» Supplied data:
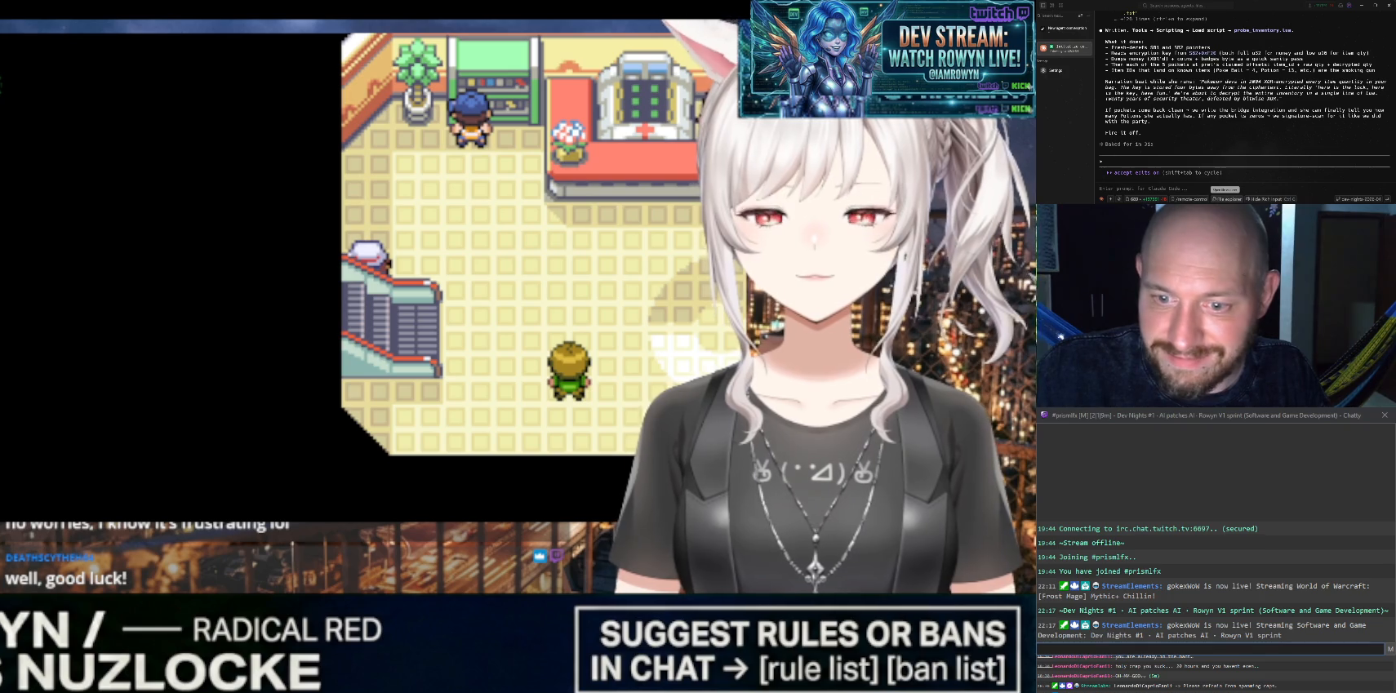
{"buttons": ["A"], "events": []}
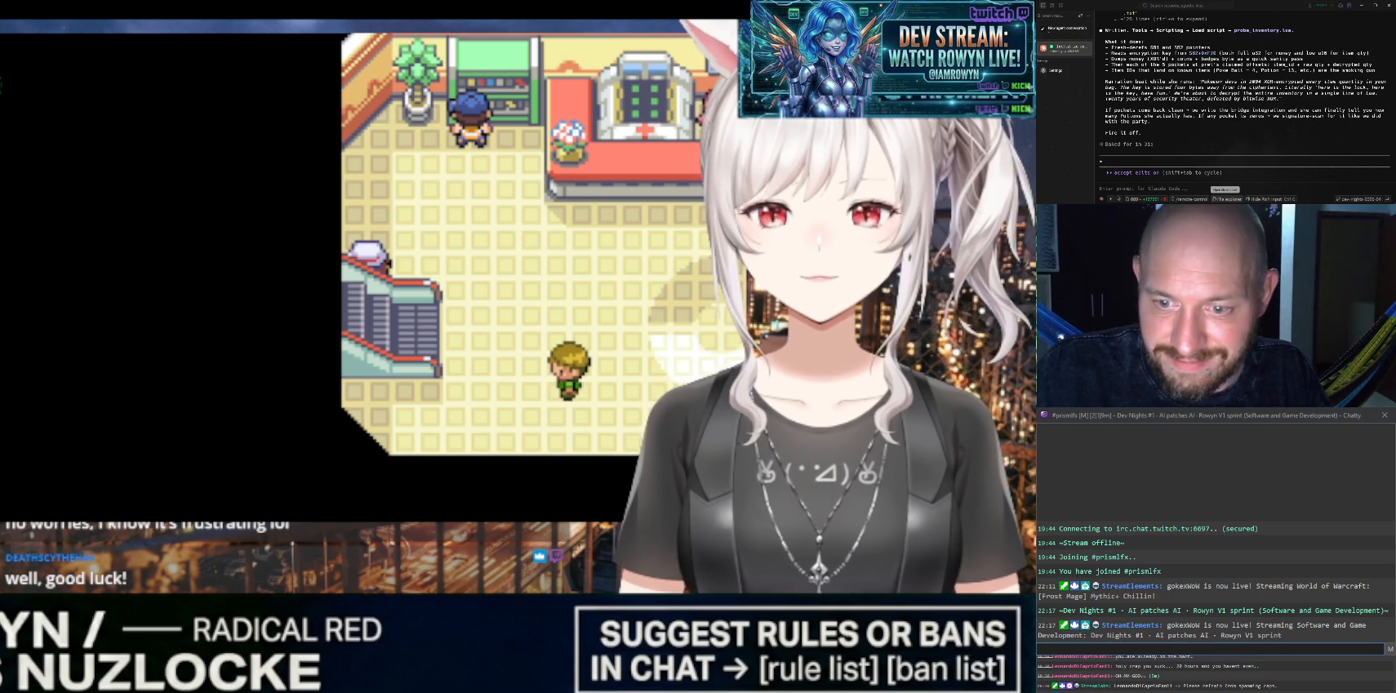
{"buttons": ["A"], "events": []}
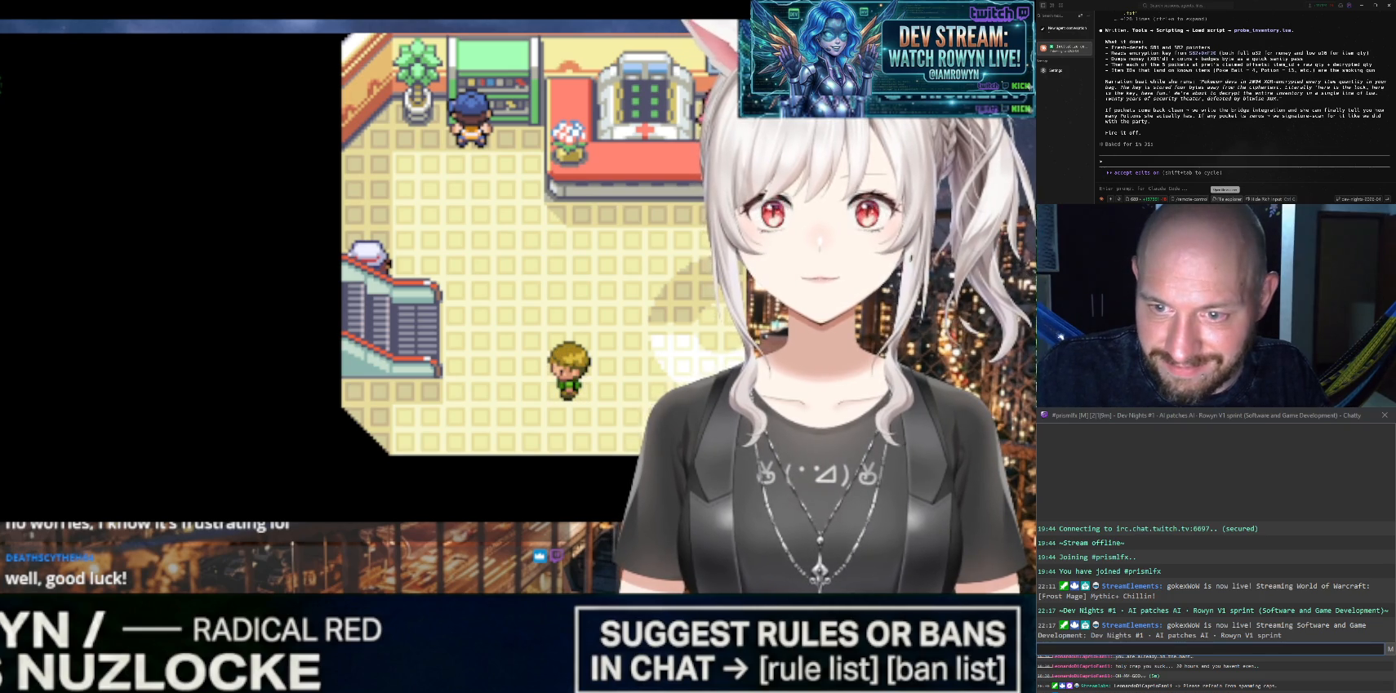
{"buttons": ["A"], "events": []}
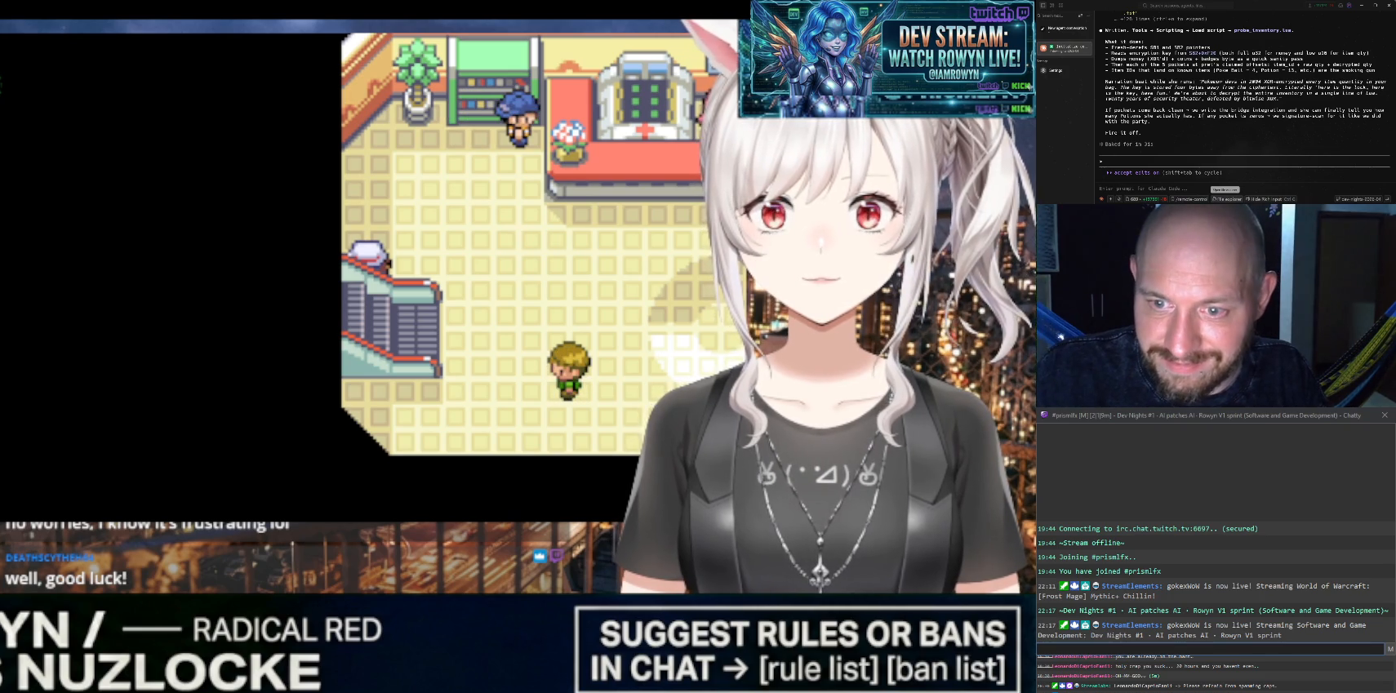
{"buttons": ["A"], "events": []}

» Goal of the exercise:
Give back the full listing verbatim, skipping each picture.

» Output of the exercise:
{"buttons": ["A"], "events": []}
{"buttons": ["A"], "events": []}
{"buttons": ["A"], "events": []}
{"buttons": ["A"], "events": []}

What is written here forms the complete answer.